Avec dans mon sac mon argent, mes mamies et papies, et ma garde-robe, je partis vers le sud-ouest, m’éloignant du Boudayin et du quartier de boutiques chic proches du boulevard Il-Djamil. Je parvins dans un faubourg pour fellahîn tout en ruelles et passages tortueux, aux petites maisons au toit en terrasse et aux murs délavés, avec des fenêtres fermées par des volets ou de fins croisillons de bois. Certaines étaient en meilleur état, avec des velléités de jardinage dans la terre sèche au pied des murs. D’autres en revanche étaient décrépites, avec leurs volets écornés bâillant au soleil comme la langue de chiens essoufflés. Je me dirigeai vers une bâtisse bien tenue et frappai à sa porte. J’attendis quelques minutes avant qu’elle s’ouvre, révélant un barbu imposant et musculeux. Les yeux plissés par la méfiance, il me scruta d’un air peu amène en mâchouillant un bout de bois coincé entre ses dents. Il attendit que je parle.
Sans aucune confiance, je me lançai dans mon récit. « J’ai été abandonné dans cette ville par mes compagnons. Ils m’ont volé toute notre marchandise et mon argent avec. Je suis obligé de quémander, au nom d’Allah et de l’Apôtre de Dieu, que la bénédiction d’Allah soit sur lui et la paix, ton hospitalité pour aujourd’hui et ce soir.
— Je vois, dit l’homme d’une voix renfrognée. La maison est fermée.
— Je ne te causerai aucune matière à offense. Je…
— Pourquoi n’essaies-tu pas de mendier là où l’hospitalité est plus généreuse ? On me dit qu’il existe ici et là des familles qui ont assez pour se nourrir et nourrir en plus des chiens et des étrangers avec. Moi, je suis bien content de gagner juste de quoi acheter des haricots et du pain à ma femme et mes quatre enfants. »

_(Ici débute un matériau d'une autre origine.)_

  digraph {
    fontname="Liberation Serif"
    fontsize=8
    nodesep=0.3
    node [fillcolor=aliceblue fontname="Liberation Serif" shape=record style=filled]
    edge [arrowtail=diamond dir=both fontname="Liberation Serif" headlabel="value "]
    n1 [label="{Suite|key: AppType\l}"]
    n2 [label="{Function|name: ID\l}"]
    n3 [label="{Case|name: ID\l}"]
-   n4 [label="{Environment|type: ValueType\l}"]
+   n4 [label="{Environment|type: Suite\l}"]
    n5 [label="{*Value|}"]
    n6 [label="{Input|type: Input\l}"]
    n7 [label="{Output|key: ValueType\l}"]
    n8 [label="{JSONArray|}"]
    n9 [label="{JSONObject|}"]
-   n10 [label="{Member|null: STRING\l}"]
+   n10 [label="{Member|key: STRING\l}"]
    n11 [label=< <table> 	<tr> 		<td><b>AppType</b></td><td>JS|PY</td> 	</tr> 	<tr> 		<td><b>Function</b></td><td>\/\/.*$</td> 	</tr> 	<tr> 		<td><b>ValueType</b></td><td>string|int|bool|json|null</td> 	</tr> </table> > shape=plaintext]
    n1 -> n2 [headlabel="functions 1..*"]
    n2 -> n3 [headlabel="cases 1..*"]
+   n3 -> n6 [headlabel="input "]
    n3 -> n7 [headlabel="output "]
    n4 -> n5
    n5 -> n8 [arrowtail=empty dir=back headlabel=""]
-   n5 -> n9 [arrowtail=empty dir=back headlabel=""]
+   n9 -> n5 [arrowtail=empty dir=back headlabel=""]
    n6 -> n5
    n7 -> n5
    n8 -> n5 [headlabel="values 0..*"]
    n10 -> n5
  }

Pigé. Je repris : « Je sais que tu n’as pas besoin d’ennuis. Quand je me suis fait voler, mes compagnons ignoraient que je gardais toujours un peu d’argent en réserve dans mon sac. Ils se sont empressés de prendre tout ce qui était bien visible, me laissant juste de quoi survivre un jour ou deux, jusqu’à ce que je sois capable de retrouver mon chemin et d’aller leur réclamer de justes comptes. »

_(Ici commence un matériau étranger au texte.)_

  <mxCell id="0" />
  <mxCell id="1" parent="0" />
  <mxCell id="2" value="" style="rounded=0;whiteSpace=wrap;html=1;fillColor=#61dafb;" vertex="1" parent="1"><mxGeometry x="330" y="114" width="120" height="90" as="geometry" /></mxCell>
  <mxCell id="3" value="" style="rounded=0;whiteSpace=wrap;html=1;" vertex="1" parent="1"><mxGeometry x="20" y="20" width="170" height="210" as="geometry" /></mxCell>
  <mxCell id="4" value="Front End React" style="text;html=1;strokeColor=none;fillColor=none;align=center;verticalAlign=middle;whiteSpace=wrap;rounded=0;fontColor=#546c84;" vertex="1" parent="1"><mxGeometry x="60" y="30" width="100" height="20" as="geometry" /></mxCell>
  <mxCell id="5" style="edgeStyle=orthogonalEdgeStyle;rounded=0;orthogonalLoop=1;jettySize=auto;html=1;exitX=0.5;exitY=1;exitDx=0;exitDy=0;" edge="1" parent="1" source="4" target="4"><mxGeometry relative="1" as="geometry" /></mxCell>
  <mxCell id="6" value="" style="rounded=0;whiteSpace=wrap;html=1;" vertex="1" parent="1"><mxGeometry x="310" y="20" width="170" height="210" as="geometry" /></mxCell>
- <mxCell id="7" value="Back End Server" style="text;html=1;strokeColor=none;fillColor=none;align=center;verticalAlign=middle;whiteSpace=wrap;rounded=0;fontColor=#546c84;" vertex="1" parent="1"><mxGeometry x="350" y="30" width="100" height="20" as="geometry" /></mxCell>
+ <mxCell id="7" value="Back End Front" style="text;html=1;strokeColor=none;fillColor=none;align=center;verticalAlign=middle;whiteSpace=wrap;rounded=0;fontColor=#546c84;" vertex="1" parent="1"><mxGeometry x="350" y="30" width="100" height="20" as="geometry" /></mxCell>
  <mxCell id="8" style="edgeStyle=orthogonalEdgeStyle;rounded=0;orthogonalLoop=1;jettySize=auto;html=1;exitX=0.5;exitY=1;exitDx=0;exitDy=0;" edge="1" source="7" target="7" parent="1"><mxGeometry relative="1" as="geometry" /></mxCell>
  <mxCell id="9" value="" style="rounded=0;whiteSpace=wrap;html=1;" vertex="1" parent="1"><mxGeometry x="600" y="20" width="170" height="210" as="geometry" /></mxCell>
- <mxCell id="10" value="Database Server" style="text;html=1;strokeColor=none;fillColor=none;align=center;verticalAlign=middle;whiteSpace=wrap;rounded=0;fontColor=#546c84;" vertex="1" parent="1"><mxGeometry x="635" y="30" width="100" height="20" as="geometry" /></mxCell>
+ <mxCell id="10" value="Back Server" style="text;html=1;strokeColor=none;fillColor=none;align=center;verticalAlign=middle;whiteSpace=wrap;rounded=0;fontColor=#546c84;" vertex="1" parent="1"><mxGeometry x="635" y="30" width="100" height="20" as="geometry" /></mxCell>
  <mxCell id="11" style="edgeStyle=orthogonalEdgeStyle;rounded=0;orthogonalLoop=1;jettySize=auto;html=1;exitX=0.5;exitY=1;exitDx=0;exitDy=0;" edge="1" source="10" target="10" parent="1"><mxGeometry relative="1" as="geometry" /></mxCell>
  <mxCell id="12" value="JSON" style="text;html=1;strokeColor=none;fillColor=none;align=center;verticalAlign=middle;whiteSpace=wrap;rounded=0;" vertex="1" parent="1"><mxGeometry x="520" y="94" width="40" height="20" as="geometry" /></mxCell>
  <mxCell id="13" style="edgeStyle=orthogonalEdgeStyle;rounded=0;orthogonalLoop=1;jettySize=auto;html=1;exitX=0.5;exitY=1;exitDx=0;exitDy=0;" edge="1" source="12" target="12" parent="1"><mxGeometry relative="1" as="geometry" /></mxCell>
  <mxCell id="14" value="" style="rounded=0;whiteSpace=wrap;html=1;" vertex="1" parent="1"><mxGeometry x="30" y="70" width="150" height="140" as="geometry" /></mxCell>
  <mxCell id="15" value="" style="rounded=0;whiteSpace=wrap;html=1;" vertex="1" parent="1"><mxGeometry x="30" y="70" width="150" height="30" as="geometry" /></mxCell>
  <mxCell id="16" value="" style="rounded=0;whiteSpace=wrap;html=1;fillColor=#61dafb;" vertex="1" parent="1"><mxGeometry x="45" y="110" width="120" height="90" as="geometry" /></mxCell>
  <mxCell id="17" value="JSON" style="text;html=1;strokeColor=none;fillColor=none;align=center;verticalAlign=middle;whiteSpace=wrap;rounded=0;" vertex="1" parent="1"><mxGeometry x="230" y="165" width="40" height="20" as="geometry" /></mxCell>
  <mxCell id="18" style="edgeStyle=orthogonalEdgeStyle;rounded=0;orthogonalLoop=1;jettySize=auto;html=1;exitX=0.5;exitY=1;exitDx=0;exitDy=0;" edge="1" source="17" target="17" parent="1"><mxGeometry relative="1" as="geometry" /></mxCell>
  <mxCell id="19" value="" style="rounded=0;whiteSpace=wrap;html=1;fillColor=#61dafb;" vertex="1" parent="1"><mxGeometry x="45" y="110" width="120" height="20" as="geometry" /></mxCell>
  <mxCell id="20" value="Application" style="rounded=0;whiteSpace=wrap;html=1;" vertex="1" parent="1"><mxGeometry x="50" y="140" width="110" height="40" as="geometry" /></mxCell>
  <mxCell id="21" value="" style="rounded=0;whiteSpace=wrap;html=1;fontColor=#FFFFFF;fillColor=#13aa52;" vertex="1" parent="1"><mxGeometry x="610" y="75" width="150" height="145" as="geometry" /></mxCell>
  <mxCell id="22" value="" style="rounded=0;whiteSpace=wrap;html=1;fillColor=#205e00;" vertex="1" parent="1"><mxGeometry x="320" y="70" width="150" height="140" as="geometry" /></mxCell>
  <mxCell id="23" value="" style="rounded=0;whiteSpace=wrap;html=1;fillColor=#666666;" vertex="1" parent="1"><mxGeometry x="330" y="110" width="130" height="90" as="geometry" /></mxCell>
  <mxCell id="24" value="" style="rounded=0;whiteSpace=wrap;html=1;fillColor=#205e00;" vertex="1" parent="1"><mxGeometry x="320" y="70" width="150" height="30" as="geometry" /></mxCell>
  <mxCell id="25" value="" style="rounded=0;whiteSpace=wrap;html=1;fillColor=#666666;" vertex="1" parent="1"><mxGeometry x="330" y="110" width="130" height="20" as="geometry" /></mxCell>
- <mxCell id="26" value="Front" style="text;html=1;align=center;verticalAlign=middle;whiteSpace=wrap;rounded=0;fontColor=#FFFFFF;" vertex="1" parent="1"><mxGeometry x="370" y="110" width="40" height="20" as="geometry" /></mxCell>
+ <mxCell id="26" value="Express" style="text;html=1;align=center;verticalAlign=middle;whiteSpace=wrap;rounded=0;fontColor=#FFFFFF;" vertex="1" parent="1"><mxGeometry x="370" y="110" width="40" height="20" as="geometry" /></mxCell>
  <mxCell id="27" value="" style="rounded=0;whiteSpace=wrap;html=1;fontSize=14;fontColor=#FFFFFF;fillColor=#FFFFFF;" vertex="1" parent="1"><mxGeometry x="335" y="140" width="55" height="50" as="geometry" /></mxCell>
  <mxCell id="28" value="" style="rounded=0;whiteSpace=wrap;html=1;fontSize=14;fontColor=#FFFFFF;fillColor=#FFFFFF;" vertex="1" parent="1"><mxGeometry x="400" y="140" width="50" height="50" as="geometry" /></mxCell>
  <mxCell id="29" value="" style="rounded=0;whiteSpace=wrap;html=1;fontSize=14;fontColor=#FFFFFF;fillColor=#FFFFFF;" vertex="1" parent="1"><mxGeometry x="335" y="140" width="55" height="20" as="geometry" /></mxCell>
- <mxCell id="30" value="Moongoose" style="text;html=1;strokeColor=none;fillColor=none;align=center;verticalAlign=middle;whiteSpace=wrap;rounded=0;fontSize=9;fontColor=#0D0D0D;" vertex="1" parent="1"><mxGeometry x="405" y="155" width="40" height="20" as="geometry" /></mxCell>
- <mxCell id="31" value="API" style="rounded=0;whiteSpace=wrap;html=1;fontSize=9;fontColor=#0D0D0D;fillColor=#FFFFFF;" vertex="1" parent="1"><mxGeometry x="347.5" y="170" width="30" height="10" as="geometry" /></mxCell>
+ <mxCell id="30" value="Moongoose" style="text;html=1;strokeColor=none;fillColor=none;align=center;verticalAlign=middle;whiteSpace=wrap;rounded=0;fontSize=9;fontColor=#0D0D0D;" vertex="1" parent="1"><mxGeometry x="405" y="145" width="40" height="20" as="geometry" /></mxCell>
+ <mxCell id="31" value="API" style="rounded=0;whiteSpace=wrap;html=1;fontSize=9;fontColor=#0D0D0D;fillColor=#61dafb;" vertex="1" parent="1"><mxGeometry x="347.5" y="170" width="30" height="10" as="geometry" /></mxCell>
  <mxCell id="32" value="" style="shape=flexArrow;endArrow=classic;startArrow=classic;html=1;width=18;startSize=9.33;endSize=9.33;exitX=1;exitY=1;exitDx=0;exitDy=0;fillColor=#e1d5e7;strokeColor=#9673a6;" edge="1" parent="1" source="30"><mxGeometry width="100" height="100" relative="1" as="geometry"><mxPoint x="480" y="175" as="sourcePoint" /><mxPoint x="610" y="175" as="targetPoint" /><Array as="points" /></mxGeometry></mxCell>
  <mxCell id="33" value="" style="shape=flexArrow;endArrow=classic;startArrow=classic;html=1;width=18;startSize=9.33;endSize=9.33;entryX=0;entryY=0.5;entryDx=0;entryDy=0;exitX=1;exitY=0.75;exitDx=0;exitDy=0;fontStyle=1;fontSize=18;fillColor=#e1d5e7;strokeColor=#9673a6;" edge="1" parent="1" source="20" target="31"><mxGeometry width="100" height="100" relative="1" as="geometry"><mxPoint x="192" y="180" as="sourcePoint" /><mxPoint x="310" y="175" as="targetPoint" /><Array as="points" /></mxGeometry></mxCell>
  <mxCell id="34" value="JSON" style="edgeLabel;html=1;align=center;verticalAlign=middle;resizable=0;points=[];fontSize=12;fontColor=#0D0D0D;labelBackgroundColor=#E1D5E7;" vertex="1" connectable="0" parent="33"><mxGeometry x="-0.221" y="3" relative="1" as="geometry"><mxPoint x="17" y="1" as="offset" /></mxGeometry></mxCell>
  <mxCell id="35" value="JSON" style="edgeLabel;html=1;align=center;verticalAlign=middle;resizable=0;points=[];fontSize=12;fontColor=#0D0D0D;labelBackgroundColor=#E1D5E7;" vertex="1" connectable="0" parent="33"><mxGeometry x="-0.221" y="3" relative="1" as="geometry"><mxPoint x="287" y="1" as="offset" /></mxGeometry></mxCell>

L’homme se contenta de me fixer, attendant l’apparition de quelque chose de magique.
Je défis la fermeture à glissière de mon sac et l’ouvris. Je le laissai consciencieusement me voir écarter les vêtements posés dedans – chemises, pantalons et chaussettes – jusqu’à ce que j’aie sorti de tout au fond un billet de banque. « Vingt kiams, dis-je tristement, voilà tout ce qu’ils m’ont laissé. »
Le visage de mon nouvel ami passa par une rapide sélection d’émotions. Dans le coin, les billets de vingt kiams faisaient remarquer leur présence à grand bruit. L’homme n’était peut-être pas sûr de moi mais je savais en tout cas qu’il réfléchissait.
« Si tu veux bien m’offrir le bénéfice de ton hospitalité et de ta protection pour les deux prochains jours, je te laisserai tout l’argent que tu vois ici. » J’agitai les vingt kiams plus près encore de ses yeux qui s’agrandissaient.
L’homme était visiblement ébranlé ; s’il avait été doté de grandes feuilles aplaties, il aurait sans aucun doute bruissé. Il n’aimait pas les étrangers – merde, personne n’aime les étrangers. Il n’appréciait guère la perspective d’en accueillir un sous son toit pour quarante-huit heures. Vingt kiams, pourtant, c’était pour lui l’équivalent de plusieurs jours de paie. Quand je l’examinai de nouveau attentivement, je vis qu’il avait cessé de me jauger : il était déjà en train de dépenser les vingt kiams de cent manières différentes. Tout ce que j’avais à faire, c’était attendre.
« Nous ne sommes pas des gens riches, ô seigneur.
— Dans ce cas, les vingt kiams t’allégeront l’existence.
— Certes, certes, ô seigneur, et je désire effectivement les avoir ; néanmoins, j’ai honte de laisser une personne éminente comme toi contempler la misère sordide de ma demeure.